# [DIRECTIONS]
When you reach the line containing "8. Air Buoyancy & Density Corr", begin reproducing the material exactly, stop after the line containing "our hobby, and", and leave out any pictures along the way.

DATA SHOWN Block Start

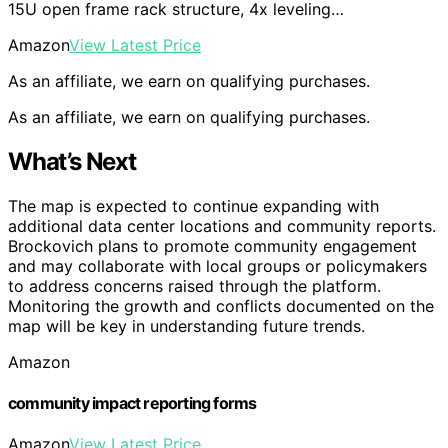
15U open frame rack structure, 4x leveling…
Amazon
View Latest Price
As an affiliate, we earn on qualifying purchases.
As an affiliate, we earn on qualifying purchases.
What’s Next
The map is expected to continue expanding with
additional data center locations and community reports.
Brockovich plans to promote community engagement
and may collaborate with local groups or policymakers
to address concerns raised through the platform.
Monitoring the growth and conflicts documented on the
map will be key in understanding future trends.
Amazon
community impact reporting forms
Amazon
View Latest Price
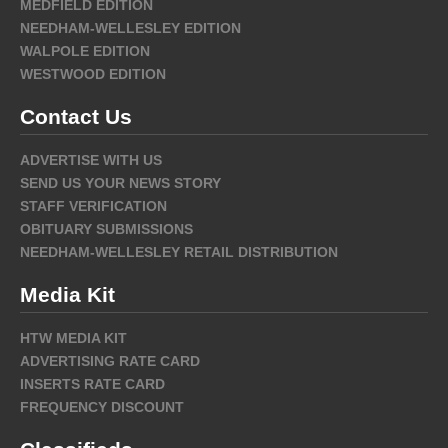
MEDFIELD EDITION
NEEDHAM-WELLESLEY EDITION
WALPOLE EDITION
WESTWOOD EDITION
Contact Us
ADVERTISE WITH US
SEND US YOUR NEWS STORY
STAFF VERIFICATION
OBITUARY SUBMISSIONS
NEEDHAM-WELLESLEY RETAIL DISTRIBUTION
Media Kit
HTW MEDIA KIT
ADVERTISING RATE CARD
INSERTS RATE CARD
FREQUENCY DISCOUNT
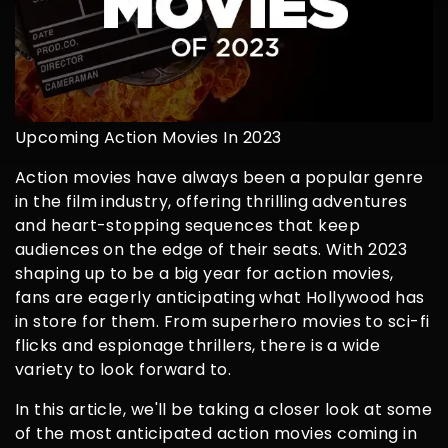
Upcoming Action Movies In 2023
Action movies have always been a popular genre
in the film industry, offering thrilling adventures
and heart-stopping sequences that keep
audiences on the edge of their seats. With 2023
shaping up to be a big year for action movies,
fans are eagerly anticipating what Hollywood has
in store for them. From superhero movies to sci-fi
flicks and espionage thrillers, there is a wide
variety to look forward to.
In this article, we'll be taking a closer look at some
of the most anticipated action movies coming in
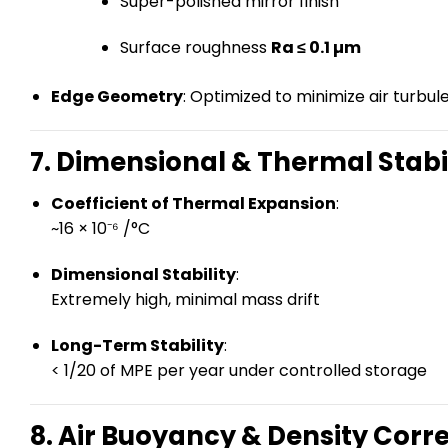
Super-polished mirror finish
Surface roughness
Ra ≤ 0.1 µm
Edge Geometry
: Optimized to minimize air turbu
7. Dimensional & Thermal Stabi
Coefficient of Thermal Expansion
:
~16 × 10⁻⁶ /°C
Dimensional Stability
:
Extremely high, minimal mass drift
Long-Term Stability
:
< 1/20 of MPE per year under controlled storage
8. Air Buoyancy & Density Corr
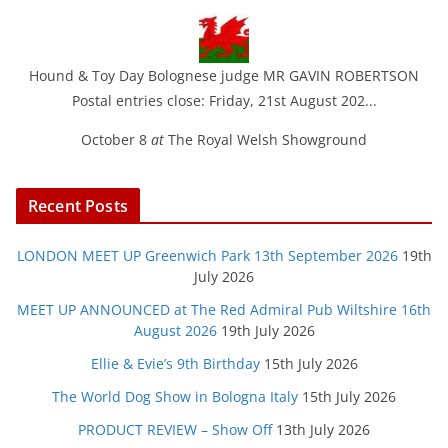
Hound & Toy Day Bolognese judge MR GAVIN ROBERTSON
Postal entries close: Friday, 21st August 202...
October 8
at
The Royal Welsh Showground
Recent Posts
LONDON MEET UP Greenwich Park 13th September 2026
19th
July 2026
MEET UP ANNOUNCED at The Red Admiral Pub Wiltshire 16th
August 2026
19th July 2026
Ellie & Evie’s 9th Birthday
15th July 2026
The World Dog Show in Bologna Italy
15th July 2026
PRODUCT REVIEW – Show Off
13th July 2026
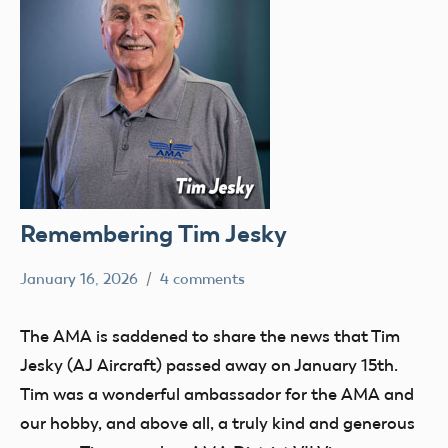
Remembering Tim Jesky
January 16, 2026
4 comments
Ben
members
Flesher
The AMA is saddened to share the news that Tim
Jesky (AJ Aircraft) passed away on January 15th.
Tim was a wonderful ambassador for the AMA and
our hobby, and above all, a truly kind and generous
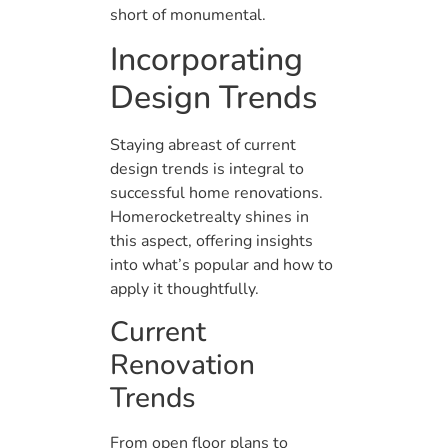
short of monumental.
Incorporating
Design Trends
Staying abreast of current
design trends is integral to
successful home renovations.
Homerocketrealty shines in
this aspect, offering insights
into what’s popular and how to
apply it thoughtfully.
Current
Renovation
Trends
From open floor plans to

DATA SHOWN Block End

# [FINAL ANSWER]
8. Air Buoyancy & Density Corr
Hound & Toy Day Bolognese judge MR GAVIN ROBERTSON
Postal entries close: Friday, 21st August 202...
October 8
at
The Royal Welsh Showground
Recent Posts
LONDON MEET UP Greenwich Park 13th September 2026
19th
July 2026
MEET UP ANNOUNCED at The Red Admiral Pub Wiltshire 16th
August 2026
19th July 2026
Ellie & Evie’s 9th Birthday
15th July 2026
The World Dog Show in Bologna Italy
15th July 2026
PRODUCT REVIEW – Show Off
13th July 2026
Remembering Tim Jesky
January 16, 2026
4 comments
Ben
members
Flesher
The AMA is saddened to share the news that Tim
Jesky (AJ Aircraft) passed away on January 15th.
Tim was a wonderful ambassador for the AMA and
our hobby, and above all, a truly kind and generous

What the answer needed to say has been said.